**Activity:** Reproduce the rows starting at the line containing "left ankle: (337, 415, 11)" and ending at the line containing "right hip: (139, 92, 8)", both lines included. Shift every number in the keypoint triples (x, y and depth) up by 43, and keep all other text, including the header and box lines, as it is.

-- Given records follows --

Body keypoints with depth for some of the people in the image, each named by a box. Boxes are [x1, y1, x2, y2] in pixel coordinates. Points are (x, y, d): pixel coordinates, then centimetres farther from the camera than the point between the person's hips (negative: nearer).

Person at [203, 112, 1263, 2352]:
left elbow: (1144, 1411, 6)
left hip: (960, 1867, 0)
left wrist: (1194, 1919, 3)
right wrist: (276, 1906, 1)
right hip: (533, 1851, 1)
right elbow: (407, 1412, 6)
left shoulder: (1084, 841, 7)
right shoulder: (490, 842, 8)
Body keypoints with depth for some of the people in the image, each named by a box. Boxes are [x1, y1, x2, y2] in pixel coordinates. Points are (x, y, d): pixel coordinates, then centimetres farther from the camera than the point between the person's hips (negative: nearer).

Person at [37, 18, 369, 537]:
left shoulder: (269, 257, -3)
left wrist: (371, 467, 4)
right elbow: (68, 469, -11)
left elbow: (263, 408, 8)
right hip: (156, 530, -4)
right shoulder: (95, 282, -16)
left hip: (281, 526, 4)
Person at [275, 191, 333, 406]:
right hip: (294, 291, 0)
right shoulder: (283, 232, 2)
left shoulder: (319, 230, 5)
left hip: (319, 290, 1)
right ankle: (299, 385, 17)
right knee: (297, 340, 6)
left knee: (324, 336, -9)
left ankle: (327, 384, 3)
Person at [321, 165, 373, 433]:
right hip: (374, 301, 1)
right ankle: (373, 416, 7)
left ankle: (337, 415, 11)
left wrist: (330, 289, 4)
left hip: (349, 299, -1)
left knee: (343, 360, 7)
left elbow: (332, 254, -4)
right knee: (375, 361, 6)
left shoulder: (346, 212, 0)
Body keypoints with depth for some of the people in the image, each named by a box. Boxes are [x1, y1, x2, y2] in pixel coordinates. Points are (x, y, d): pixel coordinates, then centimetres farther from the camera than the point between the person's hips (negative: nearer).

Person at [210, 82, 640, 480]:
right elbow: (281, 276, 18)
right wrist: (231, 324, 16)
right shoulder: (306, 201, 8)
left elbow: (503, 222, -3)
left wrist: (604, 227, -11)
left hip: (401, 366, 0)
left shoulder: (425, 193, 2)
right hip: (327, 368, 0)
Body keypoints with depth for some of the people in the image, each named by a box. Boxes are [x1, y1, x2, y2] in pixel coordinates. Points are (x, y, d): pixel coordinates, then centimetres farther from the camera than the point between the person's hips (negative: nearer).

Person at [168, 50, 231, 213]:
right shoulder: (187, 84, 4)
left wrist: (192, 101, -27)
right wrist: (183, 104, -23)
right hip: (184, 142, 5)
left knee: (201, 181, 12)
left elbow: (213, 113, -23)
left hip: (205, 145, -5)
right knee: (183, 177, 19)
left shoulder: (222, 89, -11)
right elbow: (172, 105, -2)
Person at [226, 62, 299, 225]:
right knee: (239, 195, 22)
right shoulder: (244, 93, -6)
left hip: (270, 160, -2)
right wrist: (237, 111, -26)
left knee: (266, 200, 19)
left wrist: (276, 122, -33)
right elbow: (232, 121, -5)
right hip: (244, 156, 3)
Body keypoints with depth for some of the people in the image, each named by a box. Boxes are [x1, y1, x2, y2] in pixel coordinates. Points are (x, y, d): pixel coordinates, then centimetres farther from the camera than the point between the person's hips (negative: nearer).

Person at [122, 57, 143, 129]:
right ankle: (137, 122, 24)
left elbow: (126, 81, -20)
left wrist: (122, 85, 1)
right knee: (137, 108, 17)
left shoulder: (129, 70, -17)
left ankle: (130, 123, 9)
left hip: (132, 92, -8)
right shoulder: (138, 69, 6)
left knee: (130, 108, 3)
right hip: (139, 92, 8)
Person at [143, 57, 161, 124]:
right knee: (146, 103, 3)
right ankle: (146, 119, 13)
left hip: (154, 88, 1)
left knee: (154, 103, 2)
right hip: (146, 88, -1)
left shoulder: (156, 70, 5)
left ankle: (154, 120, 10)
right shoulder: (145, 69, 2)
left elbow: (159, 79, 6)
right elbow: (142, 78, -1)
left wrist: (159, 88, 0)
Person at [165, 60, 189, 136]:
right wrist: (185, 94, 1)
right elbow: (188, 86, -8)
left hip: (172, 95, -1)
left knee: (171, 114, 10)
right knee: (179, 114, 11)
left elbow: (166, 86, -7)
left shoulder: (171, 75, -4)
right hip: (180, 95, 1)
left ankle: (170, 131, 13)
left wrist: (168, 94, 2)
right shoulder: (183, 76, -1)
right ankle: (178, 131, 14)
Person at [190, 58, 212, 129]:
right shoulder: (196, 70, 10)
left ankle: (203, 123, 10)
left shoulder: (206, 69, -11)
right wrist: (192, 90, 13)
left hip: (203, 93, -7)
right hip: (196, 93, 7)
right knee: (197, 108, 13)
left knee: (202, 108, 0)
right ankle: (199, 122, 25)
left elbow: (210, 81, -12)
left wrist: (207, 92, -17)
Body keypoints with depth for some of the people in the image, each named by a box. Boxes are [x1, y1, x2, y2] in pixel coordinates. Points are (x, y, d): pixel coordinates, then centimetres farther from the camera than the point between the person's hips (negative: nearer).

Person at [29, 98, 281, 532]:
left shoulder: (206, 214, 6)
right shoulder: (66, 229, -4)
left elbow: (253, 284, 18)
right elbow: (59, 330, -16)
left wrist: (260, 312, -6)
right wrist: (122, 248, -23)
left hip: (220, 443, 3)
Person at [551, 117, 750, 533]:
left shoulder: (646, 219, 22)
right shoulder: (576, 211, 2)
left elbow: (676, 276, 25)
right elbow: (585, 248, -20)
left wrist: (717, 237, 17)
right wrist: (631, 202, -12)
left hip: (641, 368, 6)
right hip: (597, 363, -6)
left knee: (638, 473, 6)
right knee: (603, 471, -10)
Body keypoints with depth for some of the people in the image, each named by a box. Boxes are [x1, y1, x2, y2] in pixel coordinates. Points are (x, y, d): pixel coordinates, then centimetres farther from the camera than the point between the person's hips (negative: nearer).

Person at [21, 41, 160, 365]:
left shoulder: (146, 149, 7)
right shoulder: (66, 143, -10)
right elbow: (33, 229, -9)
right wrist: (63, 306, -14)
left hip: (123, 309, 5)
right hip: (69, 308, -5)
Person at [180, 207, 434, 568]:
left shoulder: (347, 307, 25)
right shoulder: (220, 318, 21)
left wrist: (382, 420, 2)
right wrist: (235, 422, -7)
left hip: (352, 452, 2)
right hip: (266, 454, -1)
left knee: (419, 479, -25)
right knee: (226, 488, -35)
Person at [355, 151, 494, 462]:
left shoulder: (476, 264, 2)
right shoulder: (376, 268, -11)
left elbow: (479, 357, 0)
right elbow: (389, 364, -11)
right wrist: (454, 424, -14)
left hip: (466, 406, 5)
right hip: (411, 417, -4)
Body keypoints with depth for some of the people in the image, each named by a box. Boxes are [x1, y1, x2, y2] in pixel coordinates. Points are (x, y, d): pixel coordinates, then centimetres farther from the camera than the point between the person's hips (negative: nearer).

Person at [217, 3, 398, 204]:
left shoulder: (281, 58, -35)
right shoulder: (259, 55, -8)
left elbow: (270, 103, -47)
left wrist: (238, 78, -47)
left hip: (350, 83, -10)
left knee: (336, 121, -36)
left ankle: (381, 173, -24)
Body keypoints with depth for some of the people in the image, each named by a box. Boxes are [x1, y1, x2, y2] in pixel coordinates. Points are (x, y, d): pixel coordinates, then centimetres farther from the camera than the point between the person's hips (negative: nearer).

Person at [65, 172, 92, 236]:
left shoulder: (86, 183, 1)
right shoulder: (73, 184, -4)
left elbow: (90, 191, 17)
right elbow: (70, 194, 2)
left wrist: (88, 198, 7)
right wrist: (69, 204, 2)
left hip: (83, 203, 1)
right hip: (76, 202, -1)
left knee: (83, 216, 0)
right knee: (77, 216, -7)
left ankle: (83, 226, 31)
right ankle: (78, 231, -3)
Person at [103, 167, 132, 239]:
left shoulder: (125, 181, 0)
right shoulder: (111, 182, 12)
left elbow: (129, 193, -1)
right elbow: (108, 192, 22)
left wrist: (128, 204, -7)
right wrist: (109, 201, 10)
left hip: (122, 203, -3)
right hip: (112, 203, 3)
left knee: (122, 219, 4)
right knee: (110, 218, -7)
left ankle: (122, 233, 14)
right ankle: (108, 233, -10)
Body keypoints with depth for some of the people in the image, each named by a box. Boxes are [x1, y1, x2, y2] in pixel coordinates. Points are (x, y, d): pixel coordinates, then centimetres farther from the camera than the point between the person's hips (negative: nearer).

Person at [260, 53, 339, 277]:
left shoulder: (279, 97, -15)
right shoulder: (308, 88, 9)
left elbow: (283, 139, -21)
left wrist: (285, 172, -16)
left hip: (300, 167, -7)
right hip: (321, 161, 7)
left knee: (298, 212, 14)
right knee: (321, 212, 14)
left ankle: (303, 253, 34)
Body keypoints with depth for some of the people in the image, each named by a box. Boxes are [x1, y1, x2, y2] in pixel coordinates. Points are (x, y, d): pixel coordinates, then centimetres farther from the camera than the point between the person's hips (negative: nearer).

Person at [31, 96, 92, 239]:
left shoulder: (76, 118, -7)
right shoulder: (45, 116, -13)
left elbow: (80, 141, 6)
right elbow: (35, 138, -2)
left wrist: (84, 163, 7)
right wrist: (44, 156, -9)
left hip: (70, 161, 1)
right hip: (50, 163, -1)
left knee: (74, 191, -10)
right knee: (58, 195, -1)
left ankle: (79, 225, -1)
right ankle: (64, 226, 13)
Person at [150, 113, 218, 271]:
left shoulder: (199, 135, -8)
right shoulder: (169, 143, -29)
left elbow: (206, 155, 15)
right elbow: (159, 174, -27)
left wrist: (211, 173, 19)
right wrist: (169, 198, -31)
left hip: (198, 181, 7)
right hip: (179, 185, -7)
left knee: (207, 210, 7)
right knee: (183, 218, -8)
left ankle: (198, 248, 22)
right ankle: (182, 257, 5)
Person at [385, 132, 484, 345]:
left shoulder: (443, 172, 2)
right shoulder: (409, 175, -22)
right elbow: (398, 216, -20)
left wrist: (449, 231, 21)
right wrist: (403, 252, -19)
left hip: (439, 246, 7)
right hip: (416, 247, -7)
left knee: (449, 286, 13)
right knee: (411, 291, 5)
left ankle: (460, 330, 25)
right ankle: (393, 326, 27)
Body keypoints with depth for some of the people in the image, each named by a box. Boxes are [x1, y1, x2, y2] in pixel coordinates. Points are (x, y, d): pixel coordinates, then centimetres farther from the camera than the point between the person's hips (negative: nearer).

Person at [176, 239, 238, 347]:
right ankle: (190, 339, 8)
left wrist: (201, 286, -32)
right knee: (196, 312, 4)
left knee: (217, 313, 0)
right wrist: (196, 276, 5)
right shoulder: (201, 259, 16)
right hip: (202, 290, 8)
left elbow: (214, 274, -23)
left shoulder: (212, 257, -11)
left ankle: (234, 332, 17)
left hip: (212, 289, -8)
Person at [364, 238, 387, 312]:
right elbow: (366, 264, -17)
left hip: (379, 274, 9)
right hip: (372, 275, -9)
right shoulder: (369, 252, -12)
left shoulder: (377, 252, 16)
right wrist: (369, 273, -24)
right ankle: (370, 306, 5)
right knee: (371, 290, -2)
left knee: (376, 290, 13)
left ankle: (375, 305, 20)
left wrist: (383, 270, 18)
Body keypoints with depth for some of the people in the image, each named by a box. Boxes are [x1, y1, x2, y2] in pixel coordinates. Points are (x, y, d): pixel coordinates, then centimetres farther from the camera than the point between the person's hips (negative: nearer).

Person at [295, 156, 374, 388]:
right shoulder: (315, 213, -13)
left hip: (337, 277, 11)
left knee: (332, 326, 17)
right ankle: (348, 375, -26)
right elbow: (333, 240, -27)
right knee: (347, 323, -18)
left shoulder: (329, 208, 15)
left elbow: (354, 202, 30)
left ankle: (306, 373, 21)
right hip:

-- Given records concluded --

**Your solution:**
left ankle: (380, 458, 54)
left wrist: (373, 332, 47)
left hip: (392, 342, 42)
left knee: (386, 403, 50)
left elbow: (375, 297, 39)
right knee: (418, 404, 49)
left shoulder: (389, 255, 43)
Body keypoints with depth for some of the people in the image, each named by a box. Boxes are [x1, y1, x2, y2] in pixel coordinates. Points are (x, y, d): pixel coordinates, then centimetres farther from the camera than the point between the person's hips (negative: nearer).

Person at [210, 82, 640, 480]:
right elbow: (324, 319, 61)
right wrist: (274, 367, 59)
right shoulder: (349, 244, 51)
left elbow: (546, 265, 40)
left wrist: (647, 270, 32)
left hip: (444, 409, 43)
left shoulder: (468, 236, 45)
right hip: (370, 411, 43)
Body keypoints with depth for some of the people in the image, each named by a box. Boxes are [x1, y1, x2, y2] in pixel coordinates. Points are (x, y, d): pixel coordinates, then centimetres farther from the camera than the point between the person's hips (negative: nearer).

Person at [168, 50, 231, 213]:
right shoulder: (230, 127, 47)
left wrist: (235, 144, 16)
right wrist: (226, 147, 20)
right hip: (227, 185, 48)
left knee: (244, 224, 55)
left elbow: (256, 156, 20)
left hip: (248, 188, 38)
right knee: (226, 220, 62)
left shoulder: (265, 132, 32)
right elbow: (215, 148, 41)
Person at [226, 62, 299, 225]:
right knee: (282, 238, 65)
right shoulder: (287, 136, 37)
left hip: (313, 203, 41)
right wrist: (280, 154, 17)
left knee: (309, 243, 62)
left wrist: (319, 165, 10)
right elbow: (275, 164, 38)
right hip: (287, 199, 46)
Body keypoints with depth for some of the people in the image, each named by a box. Boxes are [x1, y1, x2, y2] in pixel coordinates. Points are (x, y, d): pixel coordinates, then centimetres farther from the camera than the point between the person's hips (negative: nearer).

Person at [122, 57, 143, 129]:
right ankle: (180, 165, 67)
left elbow: (169, 124, 23)
left wrist: (165, 128, 44)
right knee: (180, 151, 60)
left shoulder: (172, 113, 26)
left ankle: (173, 166, 52)
left hip: (175, 135, 35)
right shoulder: (181, 112, 49)
left knee: (173, 151, 46)
right hip: (182, 135, 51)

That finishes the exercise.